═════ Material provided

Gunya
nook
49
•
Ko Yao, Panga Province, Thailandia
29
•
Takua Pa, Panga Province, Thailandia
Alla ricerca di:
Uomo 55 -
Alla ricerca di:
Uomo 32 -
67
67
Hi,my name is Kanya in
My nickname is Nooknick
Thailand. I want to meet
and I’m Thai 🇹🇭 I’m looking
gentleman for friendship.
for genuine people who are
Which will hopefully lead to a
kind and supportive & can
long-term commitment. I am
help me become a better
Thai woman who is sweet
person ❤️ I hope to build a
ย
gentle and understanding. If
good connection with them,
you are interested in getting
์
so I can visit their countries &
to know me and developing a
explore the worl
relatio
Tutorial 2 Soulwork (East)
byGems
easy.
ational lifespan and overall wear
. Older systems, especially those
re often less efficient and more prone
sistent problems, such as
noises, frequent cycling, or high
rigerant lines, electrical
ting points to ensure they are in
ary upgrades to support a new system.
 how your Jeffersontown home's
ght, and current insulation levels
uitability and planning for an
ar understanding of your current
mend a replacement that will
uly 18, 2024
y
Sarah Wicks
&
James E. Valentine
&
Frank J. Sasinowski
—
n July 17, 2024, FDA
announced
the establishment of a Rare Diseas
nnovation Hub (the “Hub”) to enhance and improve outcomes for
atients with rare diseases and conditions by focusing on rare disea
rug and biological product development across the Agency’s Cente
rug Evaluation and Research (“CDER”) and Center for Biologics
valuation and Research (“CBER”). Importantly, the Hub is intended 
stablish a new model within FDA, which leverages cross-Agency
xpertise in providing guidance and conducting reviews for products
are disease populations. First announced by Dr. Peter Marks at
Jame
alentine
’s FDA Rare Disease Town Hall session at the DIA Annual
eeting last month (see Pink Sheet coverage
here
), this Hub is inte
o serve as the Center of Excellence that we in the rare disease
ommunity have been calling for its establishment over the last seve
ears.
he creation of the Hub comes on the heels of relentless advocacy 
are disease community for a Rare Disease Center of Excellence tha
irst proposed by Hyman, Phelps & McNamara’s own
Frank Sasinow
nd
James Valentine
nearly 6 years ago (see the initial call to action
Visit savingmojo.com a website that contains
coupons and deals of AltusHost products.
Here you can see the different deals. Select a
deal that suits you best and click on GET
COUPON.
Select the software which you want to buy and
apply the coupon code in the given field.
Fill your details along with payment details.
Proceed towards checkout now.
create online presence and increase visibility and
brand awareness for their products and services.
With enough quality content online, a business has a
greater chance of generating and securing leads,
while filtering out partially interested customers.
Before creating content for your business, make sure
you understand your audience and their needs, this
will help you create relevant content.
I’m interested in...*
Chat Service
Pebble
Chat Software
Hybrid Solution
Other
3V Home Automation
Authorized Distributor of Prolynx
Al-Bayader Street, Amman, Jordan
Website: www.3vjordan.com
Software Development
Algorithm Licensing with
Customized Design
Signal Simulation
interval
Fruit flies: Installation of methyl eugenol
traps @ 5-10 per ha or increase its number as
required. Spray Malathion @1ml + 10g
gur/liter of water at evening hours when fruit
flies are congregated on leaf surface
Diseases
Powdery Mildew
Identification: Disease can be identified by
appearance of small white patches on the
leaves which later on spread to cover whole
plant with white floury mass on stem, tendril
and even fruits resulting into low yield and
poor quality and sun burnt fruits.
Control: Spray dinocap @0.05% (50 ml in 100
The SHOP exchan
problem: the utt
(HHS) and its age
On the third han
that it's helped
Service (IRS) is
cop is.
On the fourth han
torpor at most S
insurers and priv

══════════

> Instructions for the task: Find each line in the items above that contains the string "your", and copy those lines. Case counts.

> The completed task:
 how your Jeffersontown home's
ar understanding of your current
Fill your details along with payment details.
Before creating content for your business, make sure
you understand your audience and their needs, this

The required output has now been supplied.